- What you should do:
Could you return the entire listing below exactly as written?

** Opening Record excerpts block **

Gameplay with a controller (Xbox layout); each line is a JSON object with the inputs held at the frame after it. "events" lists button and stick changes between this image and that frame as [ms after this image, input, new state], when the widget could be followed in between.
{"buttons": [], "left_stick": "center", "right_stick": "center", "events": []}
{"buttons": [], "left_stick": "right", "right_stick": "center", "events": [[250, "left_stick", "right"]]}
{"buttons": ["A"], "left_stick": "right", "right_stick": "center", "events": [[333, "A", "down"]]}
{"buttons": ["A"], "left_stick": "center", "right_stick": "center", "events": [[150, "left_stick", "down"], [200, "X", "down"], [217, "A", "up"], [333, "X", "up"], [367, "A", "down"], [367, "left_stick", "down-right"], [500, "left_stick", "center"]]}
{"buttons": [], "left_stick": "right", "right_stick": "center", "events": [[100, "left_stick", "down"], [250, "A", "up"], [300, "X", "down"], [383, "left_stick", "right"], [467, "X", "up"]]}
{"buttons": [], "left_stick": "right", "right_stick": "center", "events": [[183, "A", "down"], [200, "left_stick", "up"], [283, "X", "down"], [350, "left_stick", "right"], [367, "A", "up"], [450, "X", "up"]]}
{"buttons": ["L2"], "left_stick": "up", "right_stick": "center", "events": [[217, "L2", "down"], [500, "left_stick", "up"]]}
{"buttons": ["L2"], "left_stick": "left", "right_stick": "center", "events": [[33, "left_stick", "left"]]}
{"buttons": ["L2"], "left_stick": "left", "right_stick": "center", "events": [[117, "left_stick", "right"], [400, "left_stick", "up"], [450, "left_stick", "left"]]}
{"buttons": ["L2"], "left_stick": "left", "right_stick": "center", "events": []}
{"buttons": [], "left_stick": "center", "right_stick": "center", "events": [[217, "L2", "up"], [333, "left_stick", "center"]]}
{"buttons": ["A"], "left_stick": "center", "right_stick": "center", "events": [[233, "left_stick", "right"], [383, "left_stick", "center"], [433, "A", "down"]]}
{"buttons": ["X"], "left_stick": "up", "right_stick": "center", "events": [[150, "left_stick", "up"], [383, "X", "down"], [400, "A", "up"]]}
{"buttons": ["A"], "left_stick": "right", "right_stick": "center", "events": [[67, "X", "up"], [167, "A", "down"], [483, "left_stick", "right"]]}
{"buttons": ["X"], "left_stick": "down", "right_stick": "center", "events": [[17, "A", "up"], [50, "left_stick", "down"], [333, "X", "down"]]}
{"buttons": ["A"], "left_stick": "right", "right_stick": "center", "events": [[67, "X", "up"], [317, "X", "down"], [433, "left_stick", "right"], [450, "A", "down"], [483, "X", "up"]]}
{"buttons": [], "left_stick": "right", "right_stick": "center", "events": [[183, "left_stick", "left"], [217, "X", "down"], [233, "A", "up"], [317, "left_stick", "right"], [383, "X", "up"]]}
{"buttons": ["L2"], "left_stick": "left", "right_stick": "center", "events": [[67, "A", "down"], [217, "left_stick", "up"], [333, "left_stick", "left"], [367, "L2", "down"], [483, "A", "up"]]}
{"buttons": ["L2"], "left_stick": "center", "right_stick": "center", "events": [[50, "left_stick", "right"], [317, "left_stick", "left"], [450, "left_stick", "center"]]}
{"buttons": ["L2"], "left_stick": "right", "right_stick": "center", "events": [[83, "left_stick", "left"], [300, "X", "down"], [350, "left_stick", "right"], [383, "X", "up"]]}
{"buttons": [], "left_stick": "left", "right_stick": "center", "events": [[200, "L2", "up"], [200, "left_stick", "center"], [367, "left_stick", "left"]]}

** Closing Record excerpts block **

- Answer to this task:
Gameplay with a controller (Xbox layout); each line is a JSON object with the inputs held at the frame after it. "events" lists button and stick changes between this image and that frame as [ms after this image, input, new state], when the widget could be followed in between.
{"buttons": [], "left_stick": "center", "right_stick": "center", "events": []}
{"buttons": [], "left_stick": "right", "right_stick": "center", "events": [[250, "left_stick", "right"]]}
{"buttons": ["A"], "left_stick": "right", "right_stick": "center", "events": [[333, "A", "down"]]}
{"buttons": ["A"], "left_stick": "center", "right_stick": "center", "events": [[150, "left_stick", "down"], [200, "X", "down"], [217, "A", "up"], [333, "X", "up"], [367, "A", "down"], [367, "left_stick", "down-right"], [500, "left_stick", "center"]]}
{"buttons": [], "left_stick": "right", "right_stick": "center", "events": [[100, "left_stick", "down"], [250, "A", "up"], [300, "X", "down"], [383, "left_stick", "right"], [467, "X", "up"]]}
{"buttons": [], "left_stick": "right", "right_stick": "center", "events": [[183, "A", "down"], [200, "left_stick", "up"], [283, "X", "down"], [350, "left_stick", "right"], [367, "A", "up"], [450, "X", "up"]]}
{"buttons": ["L2"], "left_stick": "up", "right_stick": "center", "events": [[217, "L2", "down"], [500, "left_stick", "up"]]}
{"buttons": ["L2"], "left_stick": "left", "right_stick": "center", "events": [[33, "left_stick", "left"]]}
{"buttons": ["L2"], "left_stick": "left", "right_stick": "center", "events": [[117, "left_stick", "right"], [400, "left_stick", "up"], [450, "left_stick", "left"]]}
{"buttons": ["L2"], "left_stick": "left", "right_stick": "center", "events": []}
{"buttons": [], "left_stick": "center", "right_stick": "center", "events": [[217, "L2", "up"], [333, "left_stick", "center"]]}
{"buttons": ["A"], "left_stick": "center", "right_stick": "center", "events": [[233, "left_stick", "right"], [383, "left_stick", "center"], [433, "A", "down"]]}
{"buttons": ["X"], "left_stick": "up", "right_stick": "center", "events": [[150, "left_stick", "up"], [383, "X", "down"], [400, "A", "up"]]}
{"buttons": ["A"], "left_stick": "right", "right_stick": "center", "events": [[67, "X", "up"], [167, "A", "down"], [483, "left_stick", "right"]]}
{"buttons": ["X"], "left_stick": "down", "right_stick": "center", "events": [[17, "A", "up"], [50, "left_stick", "down"], [333, "X", "down"]]}
{"buttons": ["A"], "left_stick": "right", "right_stick": "center", "events": [[67, "X", "up"], [317, "X", "down"], [433, "left_stick", "right"], [450, "A", "down"], [483, "X", "up"]]}
{"buttons": [], "left_stick": "right", "right_stick": "center", "events": [[183, "left_stick", "left"], [217, "X", "down"], [233, "A", "up"], [317, "left_stick", "right"], [383, "X", "up"]]}
{"buttons": ["L2"], "left_stick": "left", "right_stick": "center", "events": [[67, "A", "down"], [217, "left_stick", "up"], [333, "left_stick", "left"], [367, "L2", "down"], [483, "A", "up"]]}
{"buttons": ["L2"], "left_stick": "center", "right_stick": "center", "events": [[50, "left_stick", "right"], [317, "left_stick", "left"], [450, "left_stick", "center"]]}
{"buttons": ["L2"], "left_stick": "right", "right_stick": "center", "events": [[83, "left_stick", "left"], [300, "X", "down"], [350, "left_stick", "right"], [383, "X", "up"]]}
{"buttons": [], "left_stick": "left", "right_stick": "center", "events": [[200, "L2", "up"], [200, "left_stick", "center"], [367, "left_stick", "left"]]}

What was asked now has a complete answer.